Exactly and without additions, transcribe the line that contains "Start of commercial production" and every line after it in the data.

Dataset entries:

-*-

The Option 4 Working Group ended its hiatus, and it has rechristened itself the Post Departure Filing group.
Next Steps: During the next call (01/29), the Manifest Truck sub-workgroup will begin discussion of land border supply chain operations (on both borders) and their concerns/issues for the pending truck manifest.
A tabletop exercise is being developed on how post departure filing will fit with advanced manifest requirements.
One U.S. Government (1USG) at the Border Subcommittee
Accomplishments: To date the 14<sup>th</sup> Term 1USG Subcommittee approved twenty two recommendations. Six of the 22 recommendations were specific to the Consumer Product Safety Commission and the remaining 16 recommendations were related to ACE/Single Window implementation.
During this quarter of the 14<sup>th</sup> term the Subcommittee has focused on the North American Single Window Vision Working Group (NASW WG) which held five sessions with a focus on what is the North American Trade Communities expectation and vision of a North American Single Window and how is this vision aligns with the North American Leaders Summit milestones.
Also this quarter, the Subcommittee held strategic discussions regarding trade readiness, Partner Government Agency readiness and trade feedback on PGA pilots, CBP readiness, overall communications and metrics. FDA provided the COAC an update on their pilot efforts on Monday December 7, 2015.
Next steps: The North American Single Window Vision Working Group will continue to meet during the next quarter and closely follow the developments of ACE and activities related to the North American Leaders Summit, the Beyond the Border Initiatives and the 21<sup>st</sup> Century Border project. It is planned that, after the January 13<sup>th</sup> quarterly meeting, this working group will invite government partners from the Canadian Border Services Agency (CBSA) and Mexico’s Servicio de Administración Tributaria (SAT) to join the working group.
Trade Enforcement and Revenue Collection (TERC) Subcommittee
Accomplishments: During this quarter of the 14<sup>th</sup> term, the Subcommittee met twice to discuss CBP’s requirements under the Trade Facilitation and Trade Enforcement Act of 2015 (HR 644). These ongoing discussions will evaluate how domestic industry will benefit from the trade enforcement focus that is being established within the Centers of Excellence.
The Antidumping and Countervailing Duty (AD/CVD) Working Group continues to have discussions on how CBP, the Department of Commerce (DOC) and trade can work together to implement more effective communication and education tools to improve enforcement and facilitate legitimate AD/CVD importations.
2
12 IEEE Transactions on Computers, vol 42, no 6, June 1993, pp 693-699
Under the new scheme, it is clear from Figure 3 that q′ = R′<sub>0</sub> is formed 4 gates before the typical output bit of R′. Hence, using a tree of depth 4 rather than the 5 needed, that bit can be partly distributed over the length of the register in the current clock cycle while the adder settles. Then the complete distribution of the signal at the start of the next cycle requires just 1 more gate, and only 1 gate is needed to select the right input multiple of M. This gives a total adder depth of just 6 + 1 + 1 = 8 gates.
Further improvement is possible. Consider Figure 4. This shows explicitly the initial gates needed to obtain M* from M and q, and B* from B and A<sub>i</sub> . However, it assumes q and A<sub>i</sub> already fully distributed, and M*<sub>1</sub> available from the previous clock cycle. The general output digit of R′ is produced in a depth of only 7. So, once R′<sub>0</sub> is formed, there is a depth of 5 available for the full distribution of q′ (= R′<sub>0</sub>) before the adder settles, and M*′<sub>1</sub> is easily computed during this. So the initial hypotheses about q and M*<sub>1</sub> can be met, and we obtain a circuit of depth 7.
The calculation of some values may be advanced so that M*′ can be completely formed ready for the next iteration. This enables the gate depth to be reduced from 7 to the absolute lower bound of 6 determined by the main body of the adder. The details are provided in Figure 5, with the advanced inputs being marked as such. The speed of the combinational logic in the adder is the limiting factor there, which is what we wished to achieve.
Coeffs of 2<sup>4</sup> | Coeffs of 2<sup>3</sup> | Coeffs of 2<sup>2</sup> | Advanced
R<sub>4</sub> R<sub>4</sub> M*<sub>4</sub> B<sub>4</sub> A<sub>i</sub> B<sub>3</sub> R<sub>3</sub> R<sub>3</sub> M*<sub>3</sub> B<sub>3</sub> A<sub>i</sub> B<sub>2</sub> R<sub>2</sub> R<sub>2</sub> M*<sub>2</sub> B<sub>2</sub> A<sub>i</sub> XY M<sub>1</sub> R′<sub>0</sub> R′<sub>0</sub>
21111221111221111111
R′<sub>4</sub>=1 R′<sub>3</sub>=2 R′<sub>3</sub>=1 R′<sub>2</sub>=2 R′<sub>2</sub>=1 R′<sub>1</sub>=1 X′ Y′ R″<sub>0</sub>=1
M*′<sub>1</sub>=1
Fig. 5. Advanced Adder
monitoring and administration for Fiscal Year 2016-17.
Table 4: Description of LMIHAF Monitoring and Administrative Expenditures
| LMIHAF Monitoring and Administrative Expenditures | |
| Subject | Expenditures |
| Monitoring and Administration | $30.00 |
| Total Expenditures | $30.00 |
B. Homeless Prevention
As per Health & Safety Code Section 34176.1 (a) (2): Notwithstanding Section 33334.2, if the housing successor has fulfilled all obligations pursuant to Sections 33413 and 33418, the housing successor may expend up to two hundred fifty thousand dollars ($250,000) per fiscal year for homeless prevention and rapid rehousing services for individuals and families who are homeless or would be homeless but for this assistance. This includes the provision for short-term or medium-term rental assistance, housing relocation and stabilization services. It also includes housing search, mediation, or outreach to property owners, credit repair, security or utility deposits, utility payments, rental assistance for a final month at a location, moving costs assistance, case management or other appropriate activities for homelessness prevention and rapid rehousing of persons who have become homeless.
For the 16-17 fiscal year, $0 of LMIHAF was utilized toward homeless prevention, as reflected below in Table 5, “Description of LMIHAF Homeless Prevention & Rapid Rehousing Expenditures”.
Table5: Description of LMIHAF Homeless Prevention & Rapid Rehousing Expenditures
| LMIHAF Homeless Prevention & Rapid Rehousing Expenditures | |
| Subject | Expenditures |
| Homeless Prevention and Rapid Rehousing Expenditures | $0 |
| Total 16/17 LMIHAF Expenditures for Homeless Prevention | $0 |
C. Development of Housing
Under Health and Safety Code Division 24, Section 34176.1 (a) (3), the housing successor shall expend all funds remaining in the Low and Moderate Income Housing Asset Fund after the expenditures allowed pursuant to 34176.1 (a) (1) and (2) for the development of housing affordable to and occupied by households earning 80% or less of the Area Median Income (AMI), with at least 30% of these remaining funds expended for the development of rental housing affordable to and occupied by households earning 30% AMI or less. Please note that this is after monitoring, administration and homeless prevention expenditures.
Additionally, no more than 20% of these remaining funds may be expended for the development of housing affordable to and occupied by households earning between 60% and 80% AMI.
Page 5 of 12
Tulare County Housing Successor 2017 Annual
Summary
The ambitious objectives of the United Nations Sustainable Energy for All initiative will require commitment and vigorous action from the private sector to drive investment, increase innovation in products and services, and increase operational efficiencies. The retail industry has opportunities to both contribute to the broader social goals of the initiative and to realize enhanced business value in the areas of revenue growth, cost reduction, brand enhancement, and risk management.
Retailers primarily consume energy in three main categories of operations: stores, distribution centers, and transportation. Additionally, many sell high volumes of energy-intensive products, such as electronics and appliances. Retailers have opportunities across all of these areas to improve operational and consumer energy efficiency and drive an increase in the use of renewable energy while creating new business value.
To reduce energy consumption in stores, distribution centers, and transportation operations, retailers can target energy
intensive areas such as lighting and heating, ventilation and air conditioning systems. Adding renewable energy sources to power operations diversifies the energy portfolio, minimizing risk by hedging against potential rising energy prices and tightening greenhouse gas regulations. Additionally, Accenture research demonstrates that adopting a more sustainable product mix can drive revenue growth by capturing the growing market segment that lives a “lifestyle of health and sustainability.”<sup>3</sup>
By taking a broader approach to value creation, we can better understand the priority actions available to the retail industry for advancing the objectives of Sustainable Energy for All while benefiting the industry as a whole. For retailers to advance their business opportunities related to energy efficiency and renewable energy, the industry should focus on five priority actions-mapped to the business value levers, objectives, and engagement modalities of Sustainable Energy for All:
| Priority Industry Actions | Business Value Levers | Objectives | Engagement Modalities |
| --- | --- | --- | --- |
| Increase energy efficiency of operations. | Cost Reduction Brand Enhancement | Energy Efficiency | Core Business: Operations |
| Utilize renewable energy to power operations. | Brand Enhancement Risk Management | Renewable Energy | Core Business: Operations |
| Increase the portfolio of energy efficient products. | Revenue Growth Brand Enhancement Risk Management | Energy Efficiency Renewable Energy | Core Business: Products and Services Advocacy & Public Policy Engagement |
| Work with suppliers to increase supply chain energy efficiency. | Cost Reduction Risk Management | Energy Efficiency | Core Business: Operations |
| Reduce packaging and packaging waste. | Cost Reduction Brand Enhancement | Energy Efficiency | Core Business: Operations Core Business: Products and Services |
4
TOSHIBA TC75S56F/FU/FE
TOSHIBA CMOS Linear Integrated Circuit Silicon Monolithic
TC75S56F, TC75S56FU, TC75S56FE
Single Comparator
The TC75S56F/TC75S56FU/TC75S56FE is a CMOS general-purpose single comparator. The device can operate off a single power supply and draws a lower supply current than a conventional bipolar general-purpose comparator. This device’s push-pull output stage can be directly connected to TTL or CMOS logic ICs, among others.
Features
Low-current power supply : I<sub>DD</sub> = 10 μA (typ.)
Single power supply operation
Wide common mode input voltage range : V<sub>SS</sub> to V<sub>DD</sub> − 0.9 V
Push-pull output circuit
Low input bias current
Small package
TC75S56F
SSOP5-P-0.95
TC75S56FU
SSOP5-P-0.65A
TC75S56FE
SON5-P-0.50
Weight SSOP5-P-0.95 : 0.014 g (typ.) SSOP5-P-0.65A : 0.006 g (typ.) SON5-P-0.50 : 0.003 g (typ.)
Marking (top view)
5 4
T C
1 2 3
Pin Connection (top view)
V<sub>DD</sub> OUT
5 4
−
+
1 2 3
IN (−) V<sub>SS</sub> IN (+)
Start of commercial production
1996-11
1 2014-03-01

-*-

(Answer section)
Start of commercial production
1996-11
1 2014-03-01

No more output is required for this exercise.